THE PROBLEM: Shown below is a listing with pictures; reproduce exactly, and only, the lines between the ones containing "Figueroa, R. (2010)." and "Table 5. Comparison", inclusive, leaving the pictures out.

TASK DATA:

[Start of section]

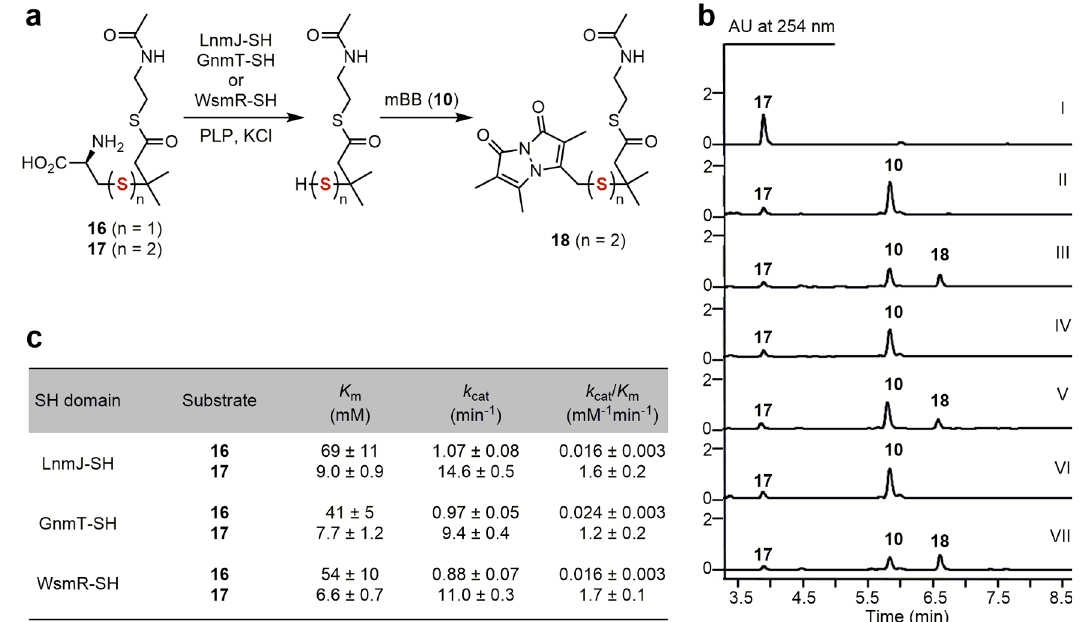
Fig. 4 Characterization of the GnmT-SH, LnmJ-SH, and WsmR-SH domains as thiocysteine lyases installing an -SSH group into varying polyketide scaffolds. a In vitro assay of the three SH domains as thiocysteine lyases using 17 as a substrate mimic, in comparison with 16 as a control for the cysteine lyase activity reported previously for LnmJ-SH. b HPLC analysis of in vitro assays: (I) substrate 17 , (II) 17 + GnmT-SH (boiled) + 10 , (III) 17 + GnmT- SH + 10 , (IV) 17 + LnmJ-SH (boiled) + 10 , (V) 17 + LnmJ-SH + 10 , (VI) 17 + WsmR-SH (boiled) + 10 , (VII) 17 + WsmR-SH (boiled) + 10 , and (VIII) 17 + WsmR-SH + 10 . Substrate and enzyme concentrations used: 17 , 5 mM; GnmT-SH, LnmJ-SH, or WsmR-SH, 30 μ M. Incubation time: 30 min. The concentration of 10 used to trap the resultant hydropersul fi de product in situ as 18 : 2 mM. c Comparison of the steady-state kinetic parameters of the three SH domains for 17 over 16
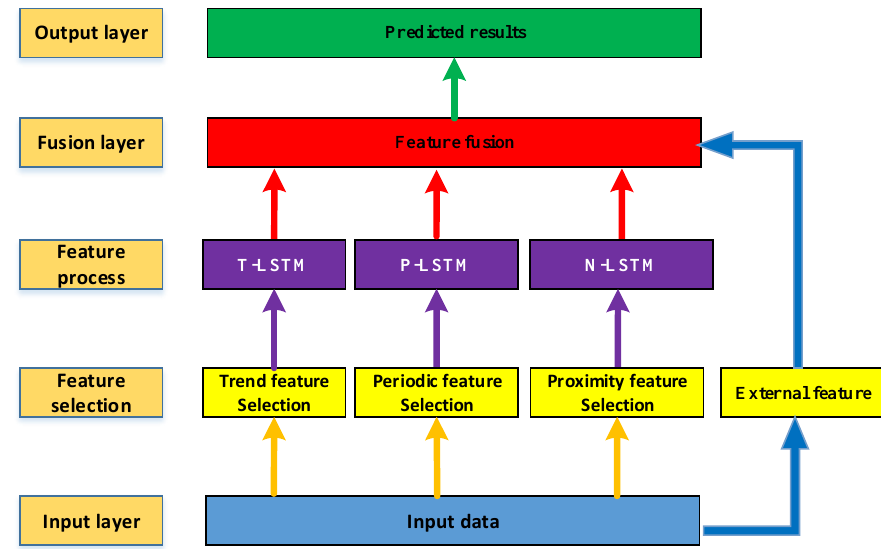
Figure 3. The overall architecture of the prediction based on the fusion algorithm of time feature extraction.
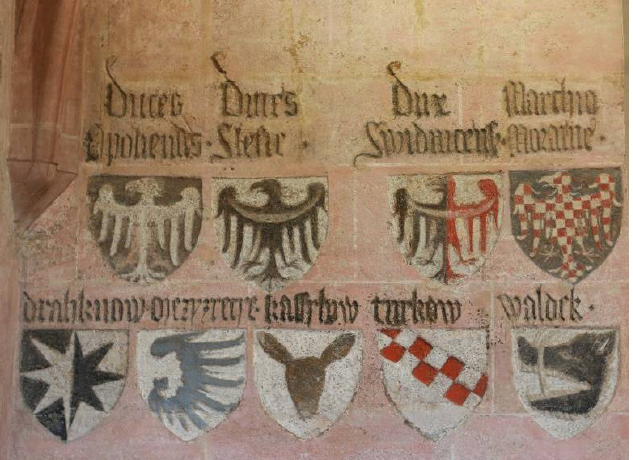
Figure 2. Lauf an der Pegnitz castle (Wenzelsburg), Vladislav Hall. Hall of arms. 1356–1360. Photo by František Záruba, the author’s own work.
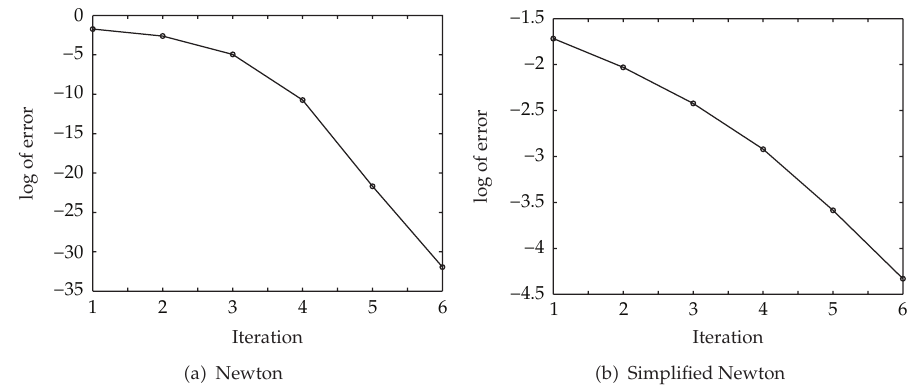
Figure 4: logmax n,m | B z (cid:2) n,m (cid:3) − B z (cid:2) n,m (cid:3) j | error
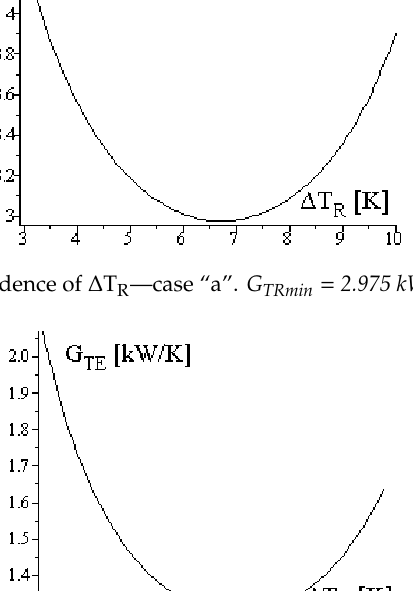
Figure 16. G TE dependence of Δ T H —case “b”. G TEmin = 1.296 for ∆ TH = 257 K.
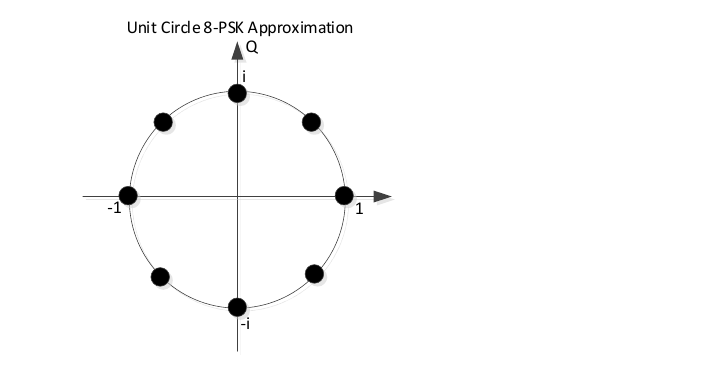
Figure 11. 8-PSK approximation of the unit-circle FZC baseband symbols.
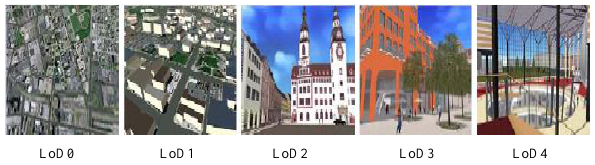
Fig. 2. Multi-scale concept in CityGML (Sester, 2007) Storing the same dataset in different scale ratio (pre-defined datasets) and databases will introduce data redundancy in term of geometry and attribute. Thus, it consumes a lot of storage volume as compared to store only a single dataset (most detailed) and undergoes any generalization process for a less detailed layer.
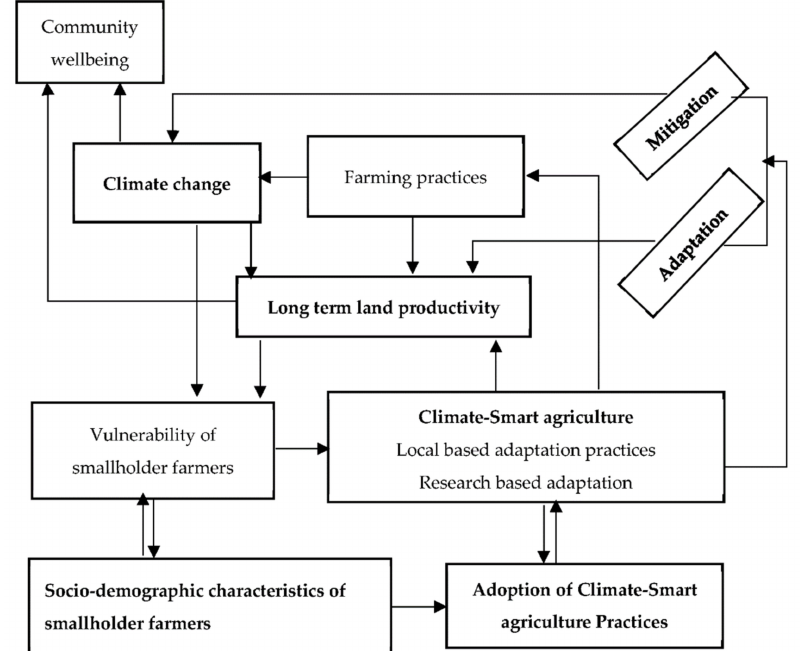
Figure 1. Conceptual framework showing presumed relationships between climate change, CSA and farmer’s perception and adoption of CSAP. Sources:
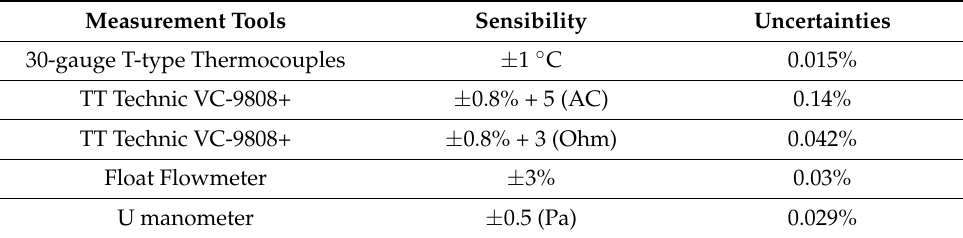
Table 4. Features and sensitivities of the measuring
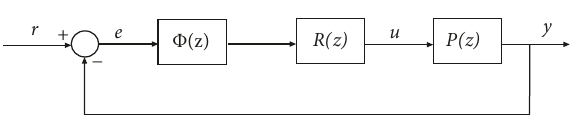
Figure 2: RC as a feedback problem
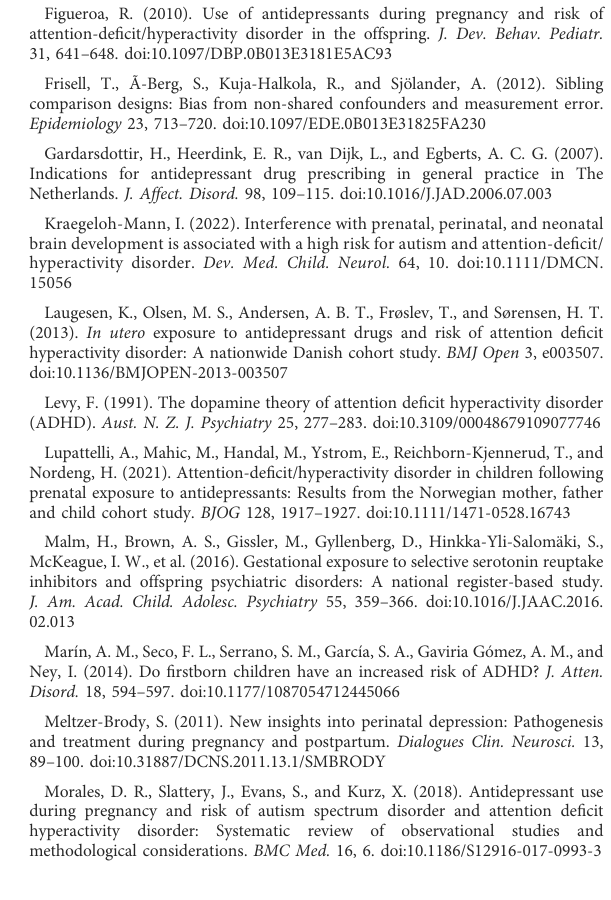
Figueroa, R. (2010). Use of antidepressants during pregnancy and risk of attention-de fi cit/hyperactivity disorder in the offspring. J. Dev. Behav.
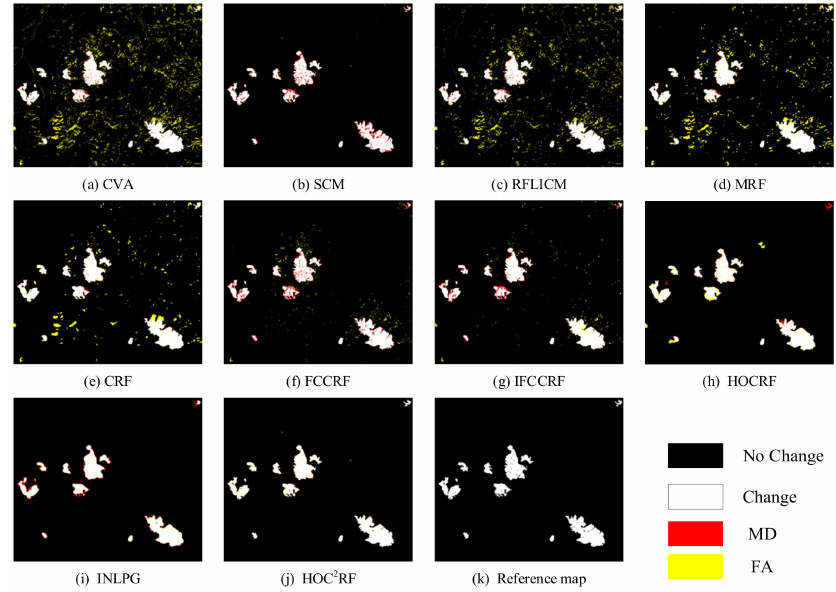
Figure 6. CD maps produced by different methods for the Neimeng dataset. Table 3. Quantitative indicators for CD maps on the Neimeng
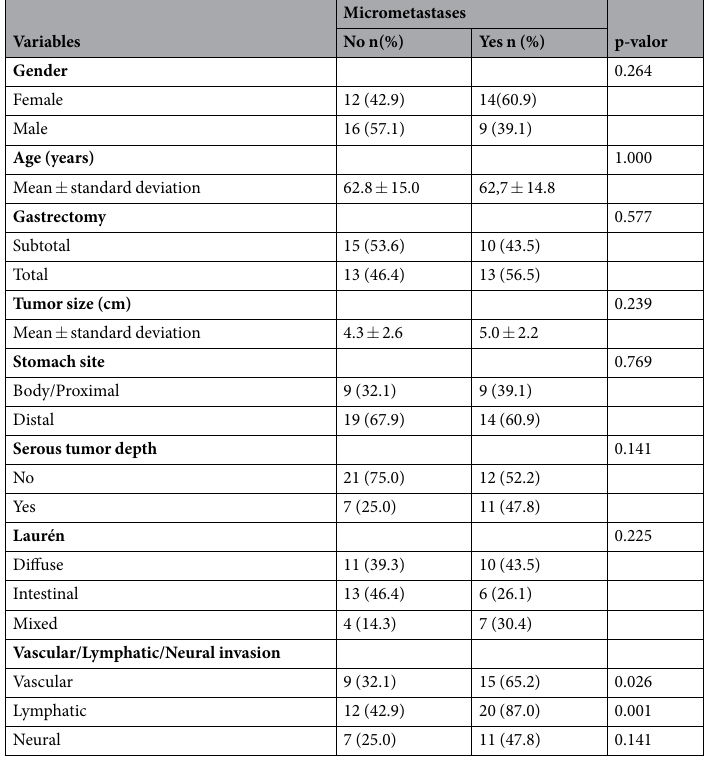
Table 5. Comparison of the different variables in patients submitted to radical gastrectomy about the presence of micrometastases in gastric carcinoma (n = 51). p-test significant when < 0.05. It was shown that 60% of the advanced gastric cancer patients had micrometastases compared to 12,5% of the early gastric cancer group (p =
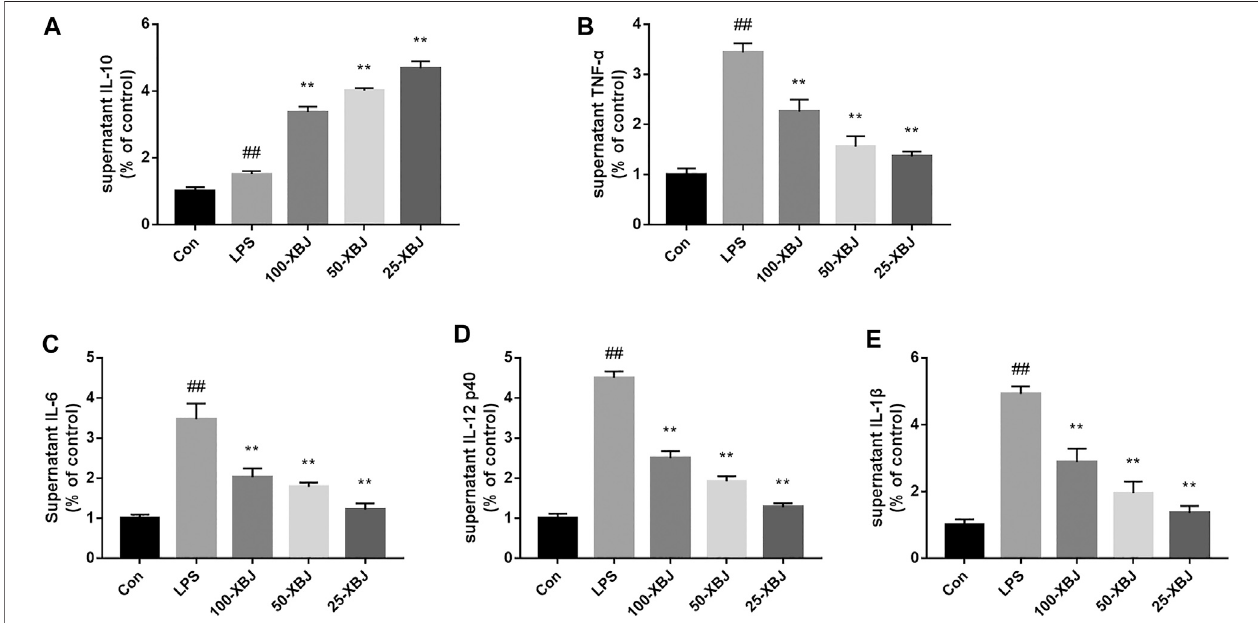
FIGURE 6 | XBJ modulates the levels of in fl ammatory factors in LPS-induced ALI cells (A) XBJ increased IL-10 in RAW264.7 cells with LPS-induced ALI. (B) XBJ decreased TNF- α in RAW264.7 cells with LPS-induced ALI (C) XBJ decreased IL-6 in RAW264.7 cells with LPS-induced ALI. (D) XBJ decreased IL-12 in RAW264.7 cells with LPS-induced ALI. (E) XBJ decreased IL-1 β in RAW264.7 cells with LPS-induced ALI. Con: control group without LPS treatment; LPS: model group with LPS treatment; 100-XBJ: group with LPS treatment + XBJ injection diluted 100 times; 50-XBJ: group with LPS treatment + XBJ injection diluted 50 times; 25-XBJ: group with LPS treatment + XBJ injection diluted 25 times. Compared with the control group, # p < 0.05, ## p < 0.01 were considered to be signi fi cant; Compared with the CLP group, * p < 0.05, ** p < 0.01 were considered to be signi fi cant. Data are expressed as mean ±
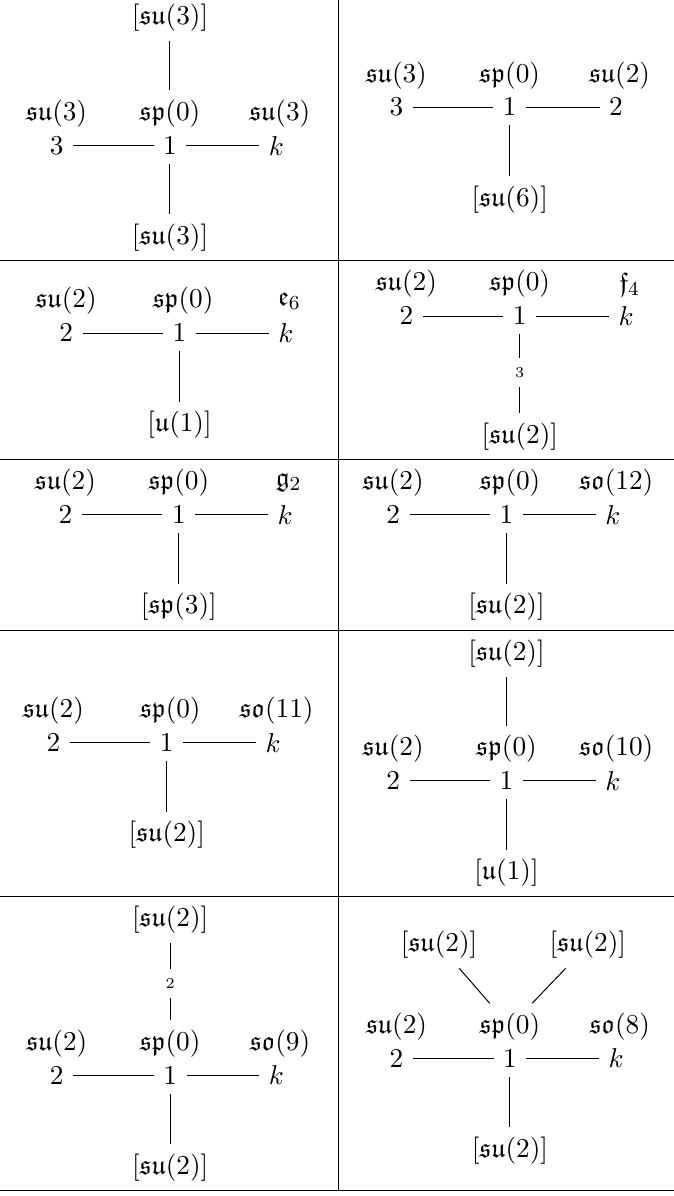
Table 5 . Possible localized flavor symmetries for nodes with a trivial gauge algebra continued from table 4. Continued in table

[End of section]

RESPONSE:
Figueroa, R. (2010). Use of antidepressants during pregnancy and risk of attention-de fi cit/hyperactivity disorder in the offspring. J. Dev. Behav.
Figure 6. CD maps produced by different methods for the Neimeng dataset. Table 3. Quantitative indicators for CD maps on the Neimeng
Table 5. Comparison of the different variables in patients submitted to radical gastrectomy about the presence of micrometastases in gastric carcinoma (n = 51). p-test significant when < 0.05. It was shown that 60% of the advanced gastric cancer patients had micrometastases compared to 12,5% of the early gastric cancer group (p =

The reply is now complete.